A custom selection of compounds that suits your specific needs could be dispatched in any custom format to you within 1-3 weeks.
To meet a wide range of research needs of small molecules screening projects, ChemDiv has a carefully designed set of diversified Targeted and Focused libraries. Focused and targeted compounds libraries cover over 20 therapeutic areas, target families including GPCR, Ion Channels, Kinases, Proteases, Phosphotases, Nuclear receptors, different mechanism of actions, PPI modulators, various receptors ligands, epigenetic mechanisms and specific structural motives grouped in screening sets like mimetics compounds, macrocylces, spiro compounds, indioles, cyclic compounds, fragments, covalent inhibitors, natural and natural-based small molecules.
There are assembled screening sets for agrochemical, including antifungal compounds, antiparasitic libraries. Small molecules conform to the Generally Recognized as Safe (GRAS) concepts in cosmetics and food industries.
Our computational, structural biology, synthetic and medicinal screening team follows current trends in modern structure-based drug discovery to adds novel diverse and targeted compounds. The latter selections are aimed at tackling multiple targets, protein domains, pathways, cellular processes, etc. Representative examples of these biased screening libraries include modulators of numerous protein-protein interactions, stem cell differentiation, apoptosis, proteasome cascade including diverse ligases, autophagy, epigenetics machinery, cell cycle including quiescent cancer cells, motor proteins, mitochondrial homeostasis and cell energetic, viral targets, bacterial genome, protein folding machinery including scaffolding proteins and chaperones and many others. Our general approach to these sets includes analysis of the available chemical and biological information, identification of key pathway nodules/targets, computational and ‘wet biology’ assessment of target draggability and potential binding domains. The resulting information is analyzed by our synthetic team to design scaffolds for novel chemical libraries production that are likely to interact with the designated targets yielding focused screening compound libraries and Libraries for Hit Identification.

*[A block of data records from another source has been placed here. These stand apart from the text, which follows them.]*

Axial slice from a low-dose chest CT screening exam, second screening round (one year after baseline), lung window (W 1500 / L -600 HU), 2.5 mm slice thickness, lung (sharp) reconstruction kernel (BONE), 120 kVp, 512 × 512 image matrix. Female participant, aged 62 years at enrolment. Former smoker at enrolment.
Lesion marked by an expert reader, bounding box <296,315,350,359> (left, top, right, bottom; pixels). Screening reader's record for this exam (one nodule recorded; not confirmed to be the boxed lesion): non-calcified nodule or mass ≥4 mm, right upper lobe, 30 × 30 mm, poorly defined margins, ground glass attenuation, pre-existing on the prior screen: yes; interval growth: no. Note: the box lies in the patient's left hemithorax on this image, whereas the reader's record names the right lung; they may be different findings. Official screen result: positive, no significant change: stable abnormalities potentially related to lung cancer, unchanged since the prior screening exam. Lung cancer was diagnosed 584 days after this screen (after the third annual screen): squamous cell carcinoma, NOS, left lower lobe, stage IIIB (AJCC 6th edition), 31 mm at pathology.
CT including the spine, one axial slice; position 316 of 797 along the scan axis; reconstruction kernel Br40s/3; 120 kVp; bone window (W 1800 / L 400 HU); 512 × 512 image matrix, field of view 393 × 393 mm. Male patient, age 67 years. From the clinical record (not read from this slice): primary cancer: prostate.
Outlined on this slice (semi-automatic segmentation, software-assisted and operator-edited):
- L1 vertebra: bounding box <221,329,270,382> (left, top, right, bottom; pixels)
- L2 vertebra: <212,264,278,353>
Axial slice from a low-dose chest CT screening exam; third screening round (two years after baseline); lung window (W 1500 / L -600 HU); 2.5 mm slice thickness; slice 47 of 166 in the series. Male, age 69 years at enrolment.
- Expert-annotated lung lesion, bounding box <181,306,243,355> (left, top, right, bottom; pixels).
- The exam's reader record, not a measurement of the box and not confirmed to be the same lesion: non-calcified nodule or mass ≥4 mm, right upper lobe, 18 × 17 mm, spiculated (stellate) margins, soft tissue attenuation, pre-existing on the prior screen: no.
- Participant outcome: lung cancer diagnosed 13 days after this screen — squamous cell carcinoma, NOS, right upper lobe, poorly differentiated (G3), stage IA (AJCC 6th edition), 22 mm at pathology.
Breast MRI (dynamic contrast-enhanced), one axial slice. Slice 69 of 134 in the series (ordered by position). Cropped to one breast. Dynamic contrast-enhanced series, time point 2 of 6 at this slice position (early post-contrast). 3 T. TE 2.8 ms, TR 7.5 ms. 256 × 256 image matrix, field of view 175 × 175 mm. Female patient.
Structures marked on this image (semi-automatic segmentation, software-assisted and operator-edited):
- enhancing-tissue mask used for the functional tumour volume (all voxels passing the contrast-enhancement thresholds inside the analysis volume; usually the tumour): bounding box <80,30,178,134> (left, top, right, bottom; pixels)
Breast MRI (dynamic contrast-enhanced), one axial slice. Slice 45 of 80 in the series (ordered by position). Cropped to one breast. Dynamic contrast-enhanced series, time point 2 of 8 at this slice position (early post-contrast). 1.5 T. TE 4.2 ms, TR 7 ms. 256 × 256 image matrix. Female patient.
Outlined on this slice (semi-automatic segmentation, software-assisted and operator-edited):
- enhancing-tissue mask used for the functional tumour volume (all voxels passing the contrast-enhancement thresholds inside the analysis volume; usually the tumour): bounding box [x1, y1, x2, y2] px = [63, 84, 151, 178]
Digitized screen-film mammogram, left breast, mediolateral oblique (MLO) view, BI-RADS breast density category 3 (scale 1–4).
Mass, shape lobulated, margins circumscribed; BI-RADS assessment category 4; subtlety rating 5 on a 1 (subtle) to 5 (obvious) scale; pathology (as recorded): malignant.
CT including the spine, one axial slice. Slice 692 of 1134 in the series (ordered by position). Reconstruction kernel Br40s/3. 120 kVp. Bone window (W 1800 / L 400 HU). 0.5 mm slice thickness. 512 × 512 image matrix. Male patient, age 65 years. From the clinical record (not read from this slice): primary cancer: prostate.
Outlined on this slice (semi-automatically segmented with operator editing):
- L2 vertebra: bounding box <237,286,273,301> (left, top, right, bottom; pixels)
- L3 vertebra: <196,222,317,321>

Our compounds screening libraries have a perfect diversity scoring by Tanimoto similarity threshold, by bias against undesirable structural patterns. Structural enrichment is done with the focus on novel chemistry by Markush fragments. The scaffolds are prioritized by structural complexity, by 3D shape diversity and Fsp3 distribution range. All chemical compounds passed REOS and PAINS filters, have high MCE-18 score, optimized solubility, and «target diversity» approach in biological activity.
A list of diversity screening compounds libraries includes 9 compounds libraries prepared using different design approaches.
100,000 maximum diversity preplated screening compounds library represents 1.6m stock available screening compounds collection and 13B virtual space of drug-like and lead-like chemical compounds. The collection has perfect diversity scoring by Tanimoto similarity, includes concentric diversity subsets 20k-30k-50k-100k. Structural enrichment is done with the focus on novel chemistry by Markush fragments. All screening compounds passed REOS and PAINS, have high MCE-18 score optimized solubility and «target diversity» approach in biological activity. Chemical compounds from over 70 targeted and focused libraries are included. Customers can cherry-pick small molecules by plates.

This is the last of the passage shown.